İtalyan Gladyosu’nun 139 ayrı yerde silah depoları vardı.
İtalyan Gladyosu’nu ele veren olaylar üç jandarmayı öldüren NATO bombaları ve İtalyan Gladyosu’nun bir silah deposuydu.
Türk Gladyosu’nu ele veren olaylar ise Danıştay suikasti ve Ümraniye’de bulunan 27 el bombasıydı.
İtalyan Gladyosu’nu soruşturan savcı Felice Casson, devletin bütün kozmik arşivlerine girdi, aralarında eski başbakanlar ve onlarca generalin bulunduğu Gladyo’nun tam kadrosunu çıkardı.
Türk Gladyosu’nu soruşturan Savcı Zekeriya Öz ise, MİT’in ve Genelkurmay’ın kozmik arşivlerine giremedi. Böylece Türk Gladyosu’nun tam kadrosu ortaya çıkmadı…
Bizde de bir gün bir savcı, bu arşivlere girdiğinde işte o zaman Türk Gladyosu’nun tam kadrosunu görmüş olacağız.

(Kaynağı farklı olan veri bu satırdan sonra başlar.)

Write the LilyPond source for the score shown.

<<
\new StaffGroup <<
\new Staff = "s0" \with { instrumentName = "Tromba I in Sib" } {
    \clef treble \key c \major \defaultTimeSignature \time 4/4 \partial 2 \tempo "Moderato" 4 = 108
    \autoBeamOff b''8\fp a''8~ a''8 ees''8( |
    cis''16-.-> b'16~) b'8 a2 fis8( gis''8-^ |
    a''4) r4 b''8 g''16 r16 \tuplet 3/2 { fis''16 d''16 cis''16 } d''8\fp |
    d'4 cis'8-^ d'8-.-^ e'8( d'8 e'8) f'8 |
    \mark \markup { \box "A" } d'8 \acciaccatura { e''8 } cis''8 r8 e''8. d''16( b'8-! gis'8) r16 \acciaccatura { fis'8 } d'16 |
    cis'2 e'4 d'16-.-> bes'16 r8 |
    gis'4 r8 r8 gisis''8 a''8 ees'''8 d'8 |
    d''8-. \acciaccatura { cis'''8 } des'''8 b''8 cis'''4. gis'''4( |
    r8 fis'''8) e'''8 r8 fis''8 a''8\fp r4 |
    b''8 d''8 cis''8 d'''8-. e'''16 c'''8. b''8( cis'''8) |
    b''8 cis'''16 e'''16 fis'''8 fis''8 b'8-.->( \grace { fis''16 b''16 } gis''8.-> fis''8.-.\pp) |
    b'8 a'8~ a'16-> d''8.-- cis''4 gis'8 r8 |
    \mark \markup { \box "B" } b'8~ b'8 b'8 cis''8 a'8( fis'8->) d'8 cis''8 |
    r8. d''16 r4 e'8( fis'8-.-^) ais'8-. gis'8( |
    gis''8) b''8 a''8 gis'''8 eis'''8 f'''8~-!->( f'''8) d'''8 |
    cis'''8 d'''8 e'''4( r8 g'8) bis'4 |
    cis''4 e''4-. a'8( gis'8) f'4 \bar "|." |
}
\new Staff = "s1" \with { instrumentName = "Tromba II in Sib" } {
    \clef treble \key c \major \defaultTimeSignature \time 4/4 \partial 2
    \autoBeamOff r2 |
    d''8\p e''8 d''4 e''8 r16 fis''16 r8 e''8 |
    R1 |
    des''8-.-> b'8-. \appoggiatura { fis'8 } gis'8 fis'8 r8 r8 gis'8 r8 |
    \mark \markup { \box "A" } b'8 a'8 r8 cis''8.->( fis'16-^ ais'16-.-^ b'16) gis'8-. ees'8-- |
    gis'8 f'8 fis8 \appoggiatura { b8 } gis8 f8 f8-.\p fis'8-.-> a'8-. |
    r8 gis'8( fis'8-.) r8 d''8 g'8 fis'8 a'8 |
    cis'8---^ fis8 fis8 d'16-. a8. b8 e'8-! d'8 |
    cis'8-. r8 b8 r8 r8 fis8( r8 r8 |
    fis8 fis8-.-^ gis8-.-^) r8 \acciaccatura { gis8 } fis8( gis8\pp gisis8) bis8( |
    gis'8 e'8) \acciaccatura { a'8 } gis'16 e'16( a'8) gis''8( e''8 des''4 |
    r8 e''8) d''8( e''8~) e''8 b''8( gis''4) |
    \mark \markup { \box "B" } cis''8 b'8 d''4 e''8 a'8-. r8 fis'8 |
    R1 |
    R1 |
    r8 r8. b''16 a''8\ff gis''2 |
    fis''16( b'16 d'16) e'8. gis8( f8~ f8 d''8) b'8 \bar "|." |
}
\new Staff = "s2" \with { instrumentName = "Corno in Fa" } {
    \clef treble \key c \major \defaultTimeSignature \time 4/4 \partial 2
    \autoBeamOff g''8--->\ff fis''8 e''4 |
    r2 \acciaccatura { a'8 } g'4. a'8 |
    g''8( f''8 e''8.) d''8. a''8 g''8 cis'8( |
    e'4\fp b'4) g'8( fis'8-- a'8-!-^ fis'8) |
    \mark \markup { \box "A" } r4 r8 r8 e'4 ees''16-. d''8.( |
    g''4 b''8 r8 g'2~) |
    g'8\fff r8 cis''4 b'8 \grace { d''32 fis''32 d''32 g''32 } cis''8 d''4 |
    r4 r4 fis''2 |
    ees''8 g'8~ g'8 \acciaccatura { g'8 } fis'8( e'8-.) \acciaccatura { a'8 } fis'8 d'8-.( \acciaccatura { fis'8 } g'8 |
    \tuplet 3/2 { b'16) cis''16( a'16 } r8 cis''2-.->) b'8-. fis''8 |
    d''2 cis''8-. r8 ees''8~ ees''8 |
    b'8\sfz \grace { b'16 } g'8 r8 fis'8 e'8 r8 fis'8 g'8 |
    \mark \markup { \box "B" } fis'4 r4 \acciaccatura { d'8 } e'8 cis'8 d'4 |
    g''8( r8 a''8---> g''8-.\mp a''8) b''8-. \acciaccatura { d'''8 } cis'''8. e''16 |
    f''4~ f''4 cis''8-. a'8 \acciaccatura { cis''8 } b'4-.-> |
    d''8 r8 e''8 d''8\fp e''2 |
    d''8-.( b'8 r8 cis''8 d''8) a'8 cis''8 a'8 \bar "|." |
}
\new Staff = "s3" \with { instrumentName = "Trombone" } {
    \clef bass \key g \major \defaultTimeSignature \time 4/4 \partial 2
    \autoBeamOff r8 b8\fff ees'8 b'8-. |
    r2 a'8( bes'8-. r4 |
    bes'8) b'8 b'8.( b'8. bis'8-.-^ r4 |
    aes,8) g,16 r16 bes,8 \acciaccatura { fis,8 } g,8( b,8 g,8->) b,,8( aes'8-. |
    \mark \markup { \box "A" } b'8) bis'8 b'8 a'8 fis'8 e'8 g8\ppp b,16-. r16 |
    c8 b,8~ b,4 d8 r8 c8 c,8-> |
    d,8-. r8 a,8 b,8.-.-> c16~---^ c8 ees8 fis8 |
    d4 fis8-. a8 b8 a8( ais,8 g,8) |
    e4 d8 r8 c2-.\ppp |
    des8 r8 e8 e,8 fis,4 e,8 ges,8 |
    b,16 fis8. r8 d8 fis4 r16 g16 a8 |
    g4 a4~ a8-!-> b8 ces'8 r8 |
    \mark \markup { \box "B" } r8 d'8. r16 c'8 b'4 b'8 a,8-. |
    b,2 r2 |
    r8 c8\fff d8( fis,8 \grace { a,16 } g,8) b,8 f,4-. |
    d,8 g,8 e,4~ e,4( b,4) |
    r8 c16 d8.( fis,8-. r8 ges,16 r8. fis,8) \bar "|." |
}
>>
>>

En başta da, Ergenekon’un tepesinde olduklarını düşündüğüm iki eski Genelkurmay Başkanı ve bir eski Jandarma Genel Komutanı’nı tanımış olacağız...
Ama bir endişem var:
Ergenekon operasyonlarından sonra; devletin bir çok biriminde günler ve geceler boyu, ya yakılarak ya da kağıt kıyma makinalarında doğranarak binlerce belge imha edildi.
Umarım, MİT’in bu arşivleri de yakılmamış ve imha edilmemiştir.